The new lawsuit gives rise to speculation that there was definitely something very fishy that happened in the Health Net’s acquisition by Centene Corporation and those involved went to great lengths to keep things under wraps.
It is pertinent to remind here that Michael Neidorff made a windfall and earned a huge amount in cash and stocks as his performance bonus after Centene’s acquisition of HealthNet. Michael Neidorff is said to have sold $20 million worth of his stock soon after and he was the one person who had all information about the deal including everything shady that’s been alleged time and again and which Centene has tried to settle out of court each of the time.

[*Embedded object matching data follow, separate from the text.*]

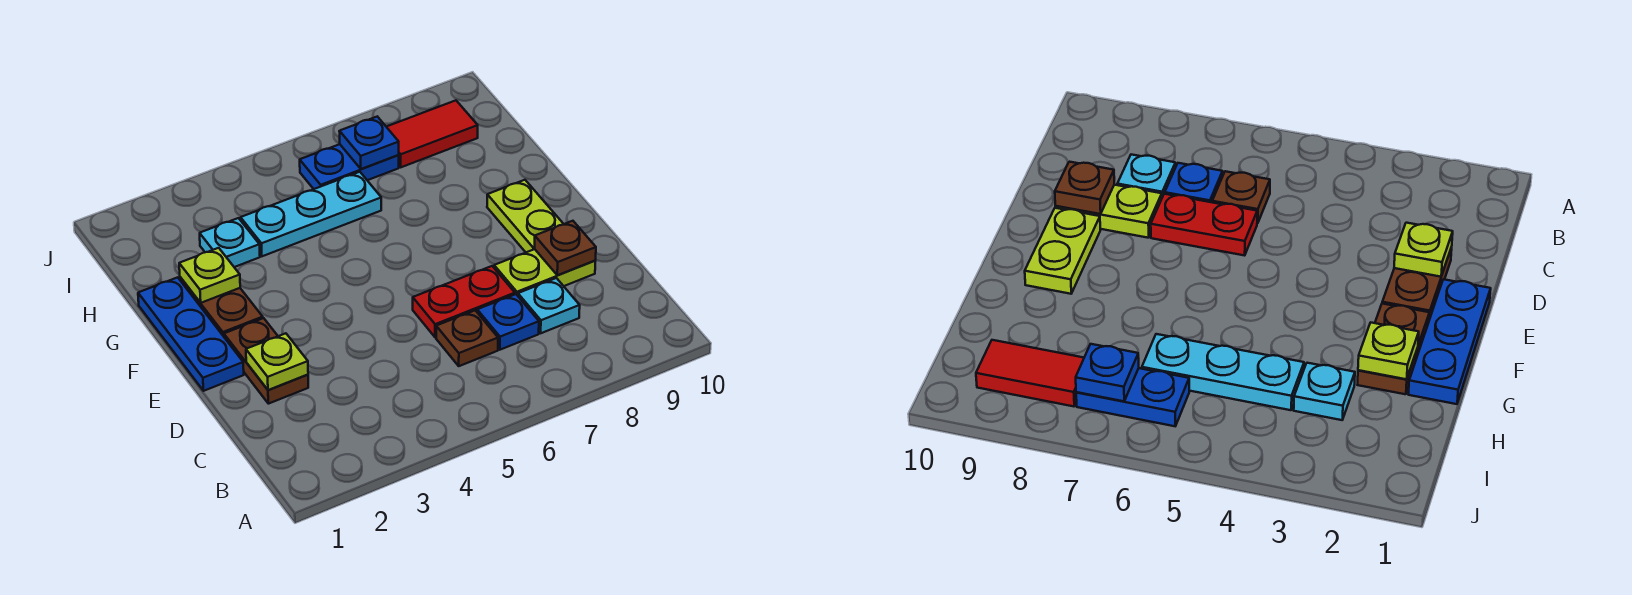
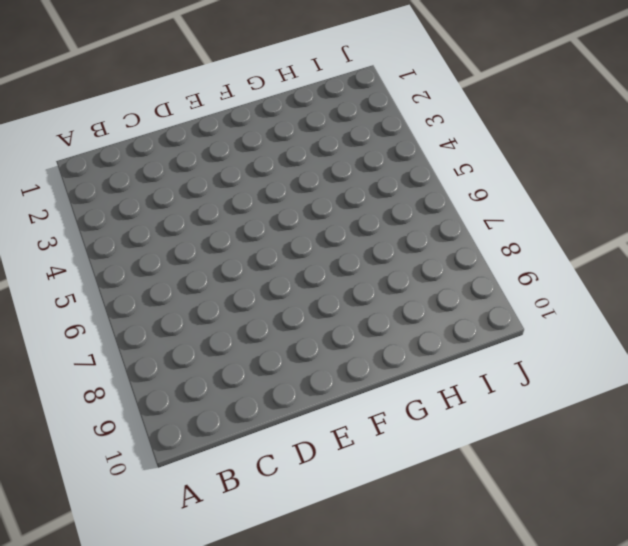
none -> brown 1x1 plate [436,310,498,366]
none -> blue 1x1 plate [477,294,539,350]
none -> cyan 1x1 plate [518,278,580,333]

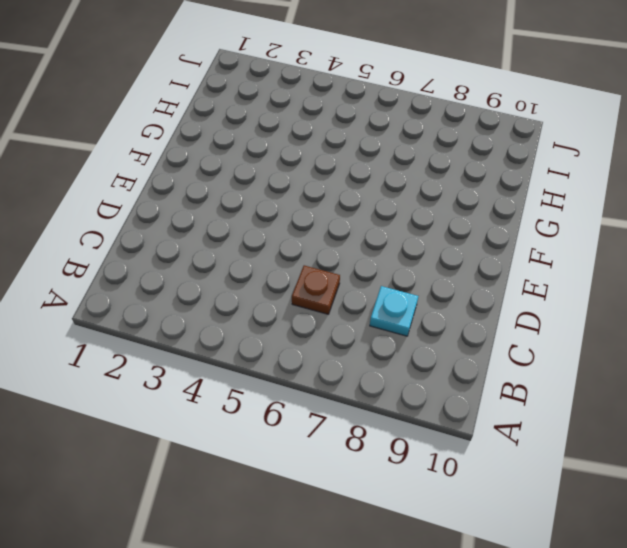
none -> blue 1x1 plate [477,294,539,350]
none -> brown 1x2 plate [224,318,308,404]
none -> red 1x2 plate [413,266,515,337]

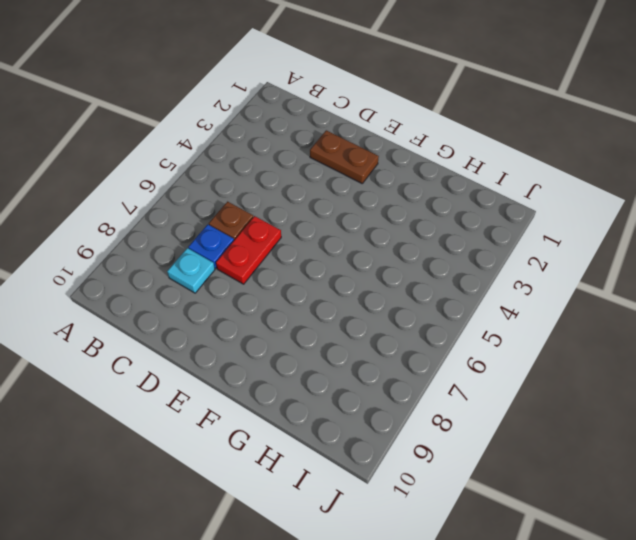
none -> lime 1x2 plate [494,249,595,296]
none -> blue 1x3 plate [138,277,244,391]
none -> lime 1x2 plate [487,180,563,252]

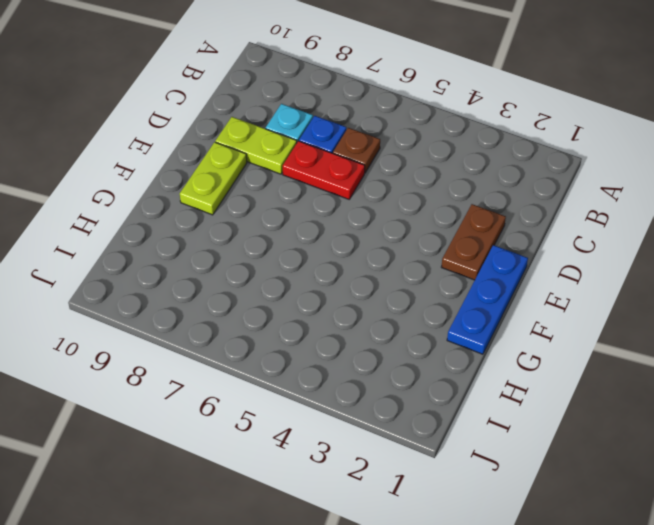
none -> brown 1x2 plate [180,277,263,336]
none -> cyan 1x1 plate [200,218,260,267]
none -> cyan 1x3 plate [241,172,381,256]

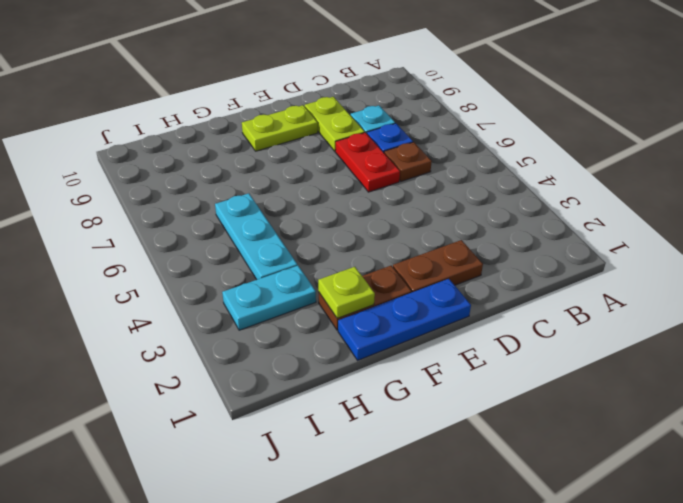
cyan 1x2 plate [222,266,316,330] -> cyan 1x1 plate [200,218,260,267]
none -> blue 1x2 plate [300,144,399,189]
none -> red 1x2 tile [387,100,478,167]
none -> lime 1x1 plate [246,333,308,390]

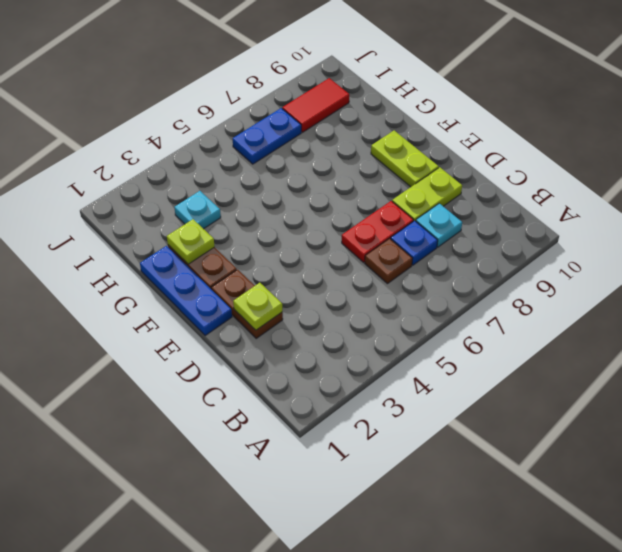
none -> cyan 1x3 plate [241,172,381,256]
none -> brown 1x1 plate [534,221,596,275]
none -> blue 1x1 plate [339,117,399,169]

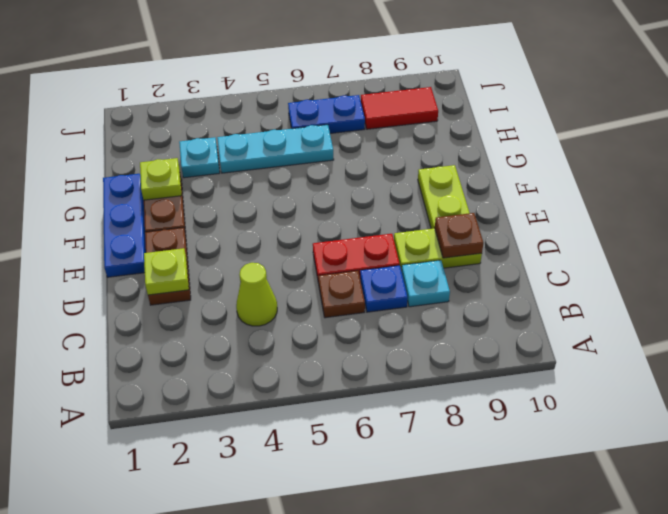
lime 1x1 cone [236,263,277,326] -> none
none -> blue 1x1 plate [339,117,399,169]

If at all the allegations in the new lawsuit by Sovereign are true, they add a new dimension to the Health Net acquisition story and bring to light the web of lies that was spun by Michael Neidorff and his team to get the deal approved by Centene’s Board of Directors.
Even the Board of Directors will have to answer a lot of questions if the allegations in the new lawsuit are found to be true as the members of the board must have benefited from the deal as well while they all looked away from all that was wrong with the deal and not calling for a greater scrutiny of the same.
However, if the allegations made in the new lawsuit do stick, the worst hit will be the shareholders of Centene Corporation and those who have bought health insurance from Health Net or any other subsidiary of the company. The innocent shareholders stand to lose their investments and Centene’s customers stand to lose their health cover if the company were to go under.
Unless, of course, another out of court settlement is made by Centene. But even then, it will be a case of “not right now,” and the question of “how long before it does happen” that will keep lingering on. It seems like white collar crime and corruption are eating into the soul of American markets and the small investors are being taken for a huge ride once again!